I see nothing about promoting deck variety any more than making one set of cards the only set. I see nothing about giving the game more appeal in the long run, only adding another week of grinding before reaching essentially the same point. I certainly don't see how it promotes deck variety or original strategies other than making half the stuff in the game come with almost no cost to play, and most importantly I don't see how it's attractive to new players.

Perhaps upgrades could be a cool idea, but if so they'd need to completely split people with them off from people who want to actually deal with things like balanced quantum costs, since upgraded decks generally make it so easy to fund anything you want to do unless you face earthquake it's kind of dumb. Or perhaps things just cost too much unupgraded; hard to tell. But I've seen fire dragons enter play before my first turn came, fire tower + photon + cremation got him 10 quanta, so I automatically took 24 damage from that alone with no serious way to counter without upgrades. You see tons of first-turn creatures in general.

I mean, the upgraded pillars alone are so much better it's stupid. Almost all the upgrades are at least two of these: more cost-efficient, faster to play, hit harder, harder to kill. Less than a third actually have a downside. There's potential with Sundials having a different essential function when upgraded, with dragons costing more, with Mind Flayers gaining HP but at a higher cost. There isn't anything positive if you think of this as what it is, a multiplayer CARD GAME, not an MMO or God Killer Grindfest 2010, about suddenly making every Skeleton you generate have 4/4 with no downside, or your Fire Bolts cost 1/3 as much.

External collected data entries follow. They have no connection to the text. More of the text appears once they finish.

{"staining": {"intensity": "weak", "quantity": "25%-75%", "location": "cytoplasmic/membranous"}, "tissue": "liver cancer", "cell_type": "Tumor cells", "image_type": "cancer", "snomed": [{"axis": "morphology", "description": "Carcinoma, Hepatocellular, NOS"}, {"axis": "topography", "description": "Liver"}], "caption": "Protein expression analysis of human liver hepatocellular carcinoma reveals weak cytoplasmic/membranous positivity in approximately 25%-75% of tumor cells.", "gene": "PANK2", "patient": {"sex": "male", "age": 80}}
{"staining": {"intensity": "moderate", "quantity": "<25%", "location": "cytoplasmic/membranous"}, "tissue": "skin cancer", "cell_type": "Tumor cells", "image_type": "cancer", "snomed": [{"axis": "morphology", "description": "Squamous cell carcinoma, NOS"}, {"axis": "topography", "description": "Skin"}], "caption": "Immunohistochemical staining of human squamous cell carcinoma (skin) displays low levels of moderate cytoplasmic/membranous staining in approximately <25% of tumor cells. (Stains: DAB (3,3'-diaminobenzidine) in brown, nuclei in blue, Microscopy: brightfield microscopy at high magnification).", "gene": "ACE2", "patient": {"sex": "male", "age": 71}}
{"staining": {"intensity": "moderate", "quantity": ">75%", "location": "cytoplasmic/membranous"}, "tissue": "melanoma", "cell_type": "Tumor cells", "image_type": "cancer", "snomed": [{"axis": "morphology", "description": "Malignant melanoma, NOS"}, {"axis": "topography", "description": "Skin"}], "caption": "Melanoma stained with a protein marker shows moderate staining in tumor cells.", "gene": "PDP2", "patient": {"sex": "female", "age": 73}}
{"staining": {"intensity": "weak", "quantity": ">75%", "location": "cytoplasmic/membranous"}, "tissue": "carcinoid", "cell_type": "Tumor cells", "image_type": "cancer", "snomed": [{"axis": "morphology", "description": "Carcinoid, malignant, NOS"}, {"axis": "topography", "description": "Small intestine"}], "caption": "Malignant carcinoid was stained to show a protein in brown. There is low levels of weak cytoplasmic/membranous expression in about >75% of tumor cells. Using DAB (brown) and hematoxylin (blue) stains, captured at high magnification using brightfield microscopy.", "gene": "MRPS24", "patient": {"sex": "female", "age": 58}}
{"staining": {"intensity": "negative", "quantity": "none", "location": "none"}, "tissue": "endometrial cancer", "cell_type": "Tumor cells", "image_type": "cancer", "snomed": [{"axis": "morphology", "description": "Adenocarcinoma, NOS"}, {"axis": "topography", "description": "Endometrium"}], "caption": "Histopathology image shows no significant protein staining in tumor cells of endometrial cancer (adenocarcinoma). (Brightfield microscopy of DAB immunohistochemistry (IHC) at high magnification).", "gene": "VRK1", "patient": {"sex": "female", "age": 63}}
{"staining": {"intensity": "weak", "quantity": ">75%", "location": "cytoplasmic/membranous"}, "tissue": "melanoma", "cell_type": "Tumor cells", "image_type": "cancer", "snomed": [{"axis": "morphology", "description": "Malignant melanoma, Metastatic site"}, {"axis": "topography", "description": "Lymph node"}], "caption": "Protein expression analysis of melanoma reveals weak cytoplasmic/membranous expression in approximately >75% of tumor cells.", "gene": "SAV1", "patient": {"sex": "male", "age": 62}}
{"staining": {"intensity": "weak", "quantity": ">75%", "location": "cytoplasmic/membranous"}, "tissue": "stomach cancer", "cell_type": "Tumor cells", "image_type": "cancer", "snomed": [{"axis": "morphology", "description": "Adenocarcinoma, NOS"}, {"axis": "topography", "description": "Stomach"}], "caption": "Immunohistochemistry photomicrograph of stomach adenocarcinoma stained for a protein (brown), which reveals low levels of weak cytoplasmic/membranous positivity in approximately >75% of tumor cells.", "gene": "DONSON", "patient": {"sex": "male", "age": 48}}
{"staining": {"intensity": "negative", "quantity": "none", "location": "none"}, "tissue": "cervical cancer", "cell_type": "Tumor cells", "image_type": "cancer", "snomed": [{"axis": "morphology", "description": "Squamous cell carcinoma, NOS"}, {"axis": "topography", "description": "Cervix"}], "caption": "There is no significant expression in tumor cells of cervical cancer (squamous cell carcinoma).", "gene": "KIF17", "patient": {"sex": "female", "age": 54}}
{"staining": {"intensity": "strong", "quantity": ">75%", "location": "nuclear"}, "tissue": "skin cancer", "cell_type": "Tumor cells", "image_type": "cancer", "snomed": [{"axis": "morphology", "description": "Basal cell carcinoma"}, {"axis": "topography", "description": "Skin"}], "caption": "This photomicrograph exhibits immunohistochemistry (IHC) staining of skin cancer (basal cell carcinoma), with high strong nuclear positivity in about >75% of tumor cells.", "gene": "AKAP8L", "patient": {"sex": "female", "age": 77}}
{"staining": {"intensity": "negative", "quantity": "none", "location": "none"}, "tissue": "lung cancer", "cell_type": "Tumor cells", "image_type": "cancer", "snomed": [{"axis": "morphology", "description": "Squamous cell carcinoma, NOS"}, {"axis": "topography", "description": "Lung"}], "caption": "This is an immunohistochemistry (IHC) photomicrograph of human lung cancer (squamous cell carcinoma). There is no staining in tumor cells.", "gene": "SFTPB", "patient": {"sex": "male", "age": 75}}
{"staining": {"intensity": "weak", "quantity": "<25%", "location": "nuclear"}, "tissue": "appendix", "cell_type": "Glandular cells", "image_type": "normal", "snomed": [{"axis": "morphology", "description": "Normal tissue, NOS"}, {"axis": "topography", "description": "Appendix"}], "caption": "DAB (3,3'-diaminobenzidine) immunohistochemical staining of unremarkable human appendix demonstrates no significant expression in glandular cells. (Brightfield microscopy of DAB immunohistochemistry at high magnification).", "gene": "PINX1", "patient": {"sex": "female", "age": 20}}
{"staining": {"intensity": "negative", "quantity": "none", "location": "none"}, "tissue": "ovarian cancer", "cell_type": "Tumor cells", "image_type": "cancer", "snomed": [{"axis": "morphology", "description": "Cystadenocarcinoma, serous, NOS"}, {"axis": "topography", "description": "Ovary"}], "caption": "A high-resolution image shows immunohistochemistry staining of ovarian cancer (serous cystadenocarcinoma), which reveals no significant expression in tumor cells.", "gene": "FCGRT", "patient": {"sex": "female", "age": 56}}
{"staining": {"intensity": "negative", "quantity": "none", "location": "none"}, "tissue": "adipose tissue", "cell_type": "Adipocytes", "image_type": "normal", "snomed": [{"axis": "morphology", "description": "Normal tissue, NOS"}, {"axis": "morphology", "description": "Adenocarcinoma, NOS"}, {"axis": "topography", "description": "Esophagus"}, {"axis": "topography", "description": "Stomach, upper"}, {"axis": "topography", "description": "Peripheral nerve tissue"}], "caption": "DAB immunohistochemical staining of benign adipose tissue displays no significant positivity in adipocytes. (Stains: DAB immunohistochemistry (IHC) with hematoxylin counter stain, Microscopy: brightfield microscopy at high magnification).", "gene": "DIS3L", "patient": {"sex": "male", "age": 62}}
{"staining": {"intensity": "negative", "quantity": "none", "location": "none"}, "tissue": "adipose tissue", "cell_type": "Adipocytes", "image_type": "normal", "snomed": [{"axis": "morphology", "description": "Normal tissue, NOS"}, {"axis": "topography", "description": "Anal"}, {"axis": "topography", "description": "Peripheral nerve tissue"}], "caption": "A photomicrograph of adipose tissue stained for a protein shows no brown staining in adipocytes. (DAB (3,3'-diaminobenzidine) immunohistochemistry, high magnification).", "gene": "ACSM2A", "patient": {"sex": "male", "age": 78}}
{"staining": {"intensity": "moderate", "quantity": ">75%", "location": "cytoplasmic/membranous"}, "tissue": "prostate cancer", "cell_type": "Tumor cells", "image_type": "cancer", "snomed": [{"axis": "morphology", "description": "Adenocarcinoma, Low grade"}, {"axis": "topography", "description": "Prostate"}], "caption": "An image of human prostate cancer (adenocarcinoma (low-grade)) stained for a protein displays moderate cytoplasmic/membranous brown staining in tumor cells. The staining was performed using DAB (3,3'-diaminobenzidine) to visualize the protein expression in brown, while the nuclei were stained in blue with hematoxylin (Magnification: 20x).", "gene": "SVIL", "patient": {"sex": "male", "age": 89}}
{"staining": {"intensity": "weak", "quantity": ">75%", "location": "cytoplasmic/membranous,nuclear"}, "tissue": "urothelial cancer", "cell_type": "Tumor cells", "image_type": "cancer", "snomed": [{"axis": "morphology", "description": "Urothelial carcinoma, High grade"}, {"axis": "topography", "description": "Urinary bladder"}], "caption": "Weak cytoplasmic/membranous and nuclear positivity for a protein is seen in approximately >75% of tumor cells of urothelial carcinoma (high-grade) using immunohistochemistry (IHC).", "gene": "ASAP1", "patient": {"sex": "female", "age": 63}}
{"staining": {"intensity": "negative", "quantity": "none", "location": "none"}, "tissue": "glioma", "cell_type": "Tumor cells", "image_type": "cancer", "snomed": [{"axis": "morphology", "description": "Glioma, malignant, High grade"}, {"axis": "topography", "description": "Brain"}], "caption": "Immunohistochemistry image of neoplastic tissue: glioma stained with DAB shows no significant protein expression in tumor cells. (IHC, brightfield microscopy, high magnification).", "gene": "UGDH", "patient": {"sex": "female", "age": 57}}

I don't quite get the point of absolutely forcing players to build a deck that abuses Sundials and shields, fighting the fake gods over and over until they get a lucky draw against an easy one and then win that small chance of a card, just to be able to have cards that are considered standard.

Don't say there's any real strategy involved in beating the gods without upgrades, because there isn't. It's Sundials/Phase Shields/Bone Walls/Gravity Shields or you automatically lose, and you just have to be lucky from there. Forget any kind of denial. Forget dragons other than the broken Phase Dragons, forget clever use of spells besides Parallel Universe and Steal. You play Sundials and shields and either PU, FFQ, or buffs + Consume (which is just AI abuse anyway) and you hope for good draws.